Bevel tot uitlevering van voorwerpen en de bevoegdheid tot inbeslagneming
Er is geen sprake van een keuzevrijheid tussen het vorderen van gegevens op grond van de artt. 126nc/126uc–126nh/126uh Sv enerzijds en het in beslag nemen van voorwerpen of het vorderen van de uitlevering ter inbeslagneming van voorwerpen op grond van het Wetboek van Strafvordering of bijzondere wetten, zoals de Wet economische delicten (WED) en de Algemene wet inzake Rijksbelastingen (AWR), anderzijds. Als uitgangspunt geldt dat, indien met toepassing van de bevoegdheden tot het vorderen van gegevens kan worden volstaan, geen gebruik mag worden gemaakt van de bevoegdheden tot inbeslagneming en de uitlevering ter inbeslagneming.
De bevoegdheden tot (de uitlevering ter) inbeslagneming kunnen slechts worden toegepast indien een opsporingsambtenaar de beschikking wil krijgen over stoffelijke voorwerpen. Deze bevoegdheden bevatten geen basis om gegevens te vorderen. Een gegeven kan namelijk niet worden beschouwd als een voorwerp.

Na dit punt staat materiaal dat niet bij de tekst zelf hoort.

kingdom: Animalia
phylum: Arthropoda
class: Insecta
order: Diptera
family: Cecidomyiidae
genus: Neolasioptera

Het belang van het onderzoek kan echter met zich meebrengen dat over de originele voorwerpen, zoals schriftelijke bescheiden, dient te kunnen worden beschikt omdat deze als overtuigingsstuk dienst zullen doen, zoals in geval van valsheden. Ook kan het voorkomen dat het in het belang van het onderzoek is dat (tijdelijk) de beschikking wordt verkregen over bijvoorbeeld een (partieel) compleet financieel dossier zodat onderzoek kan worden gedaan naar eventuele valsheden. Verder kunnen spoedeisende belangen of risico’s – liggende in de sfeer van collusie – een reden zijn om op zo kort mogelijke termijn direct fysiek over de verlangde voorwerpen te beschikken. In voornoemde gevallen – hetgeen ook in het proces-verbaal ter inbeslagneming of uitlevering ter inbeslagneming dient te worden onderbouwd – is de weg van de zwaardere en/of bijzondere bevoegdheid uiteraard de meest aangewezen.
Vorderen van gegevens in het kader van een Strafrechtelijk Financieel Onderzoek (SFO)
In het geval van een SFO heeft een opsporingsambtenaar geen vrije keuze om gegevens op te vragen op grond van de artt. 126nc/126uc–126nh/126uh Sv of op grond van art. 126a lid 1 Sv. Aangezien het in het kader van een SFO gaat om het toepassen van een bevoegdheid die speciaal is gegeven met het oog op een bepaald doel zal de opsporingsambtenaar de gegevens in dit geval moeten vorderen op grond van art. 126a Sv. Ten aanzien van gevoelige gegevens geldt echter dat deze gegevens, ook tijdens een SFO, alleen gevorderd kunnen worden op basis van art. 126nf Sv.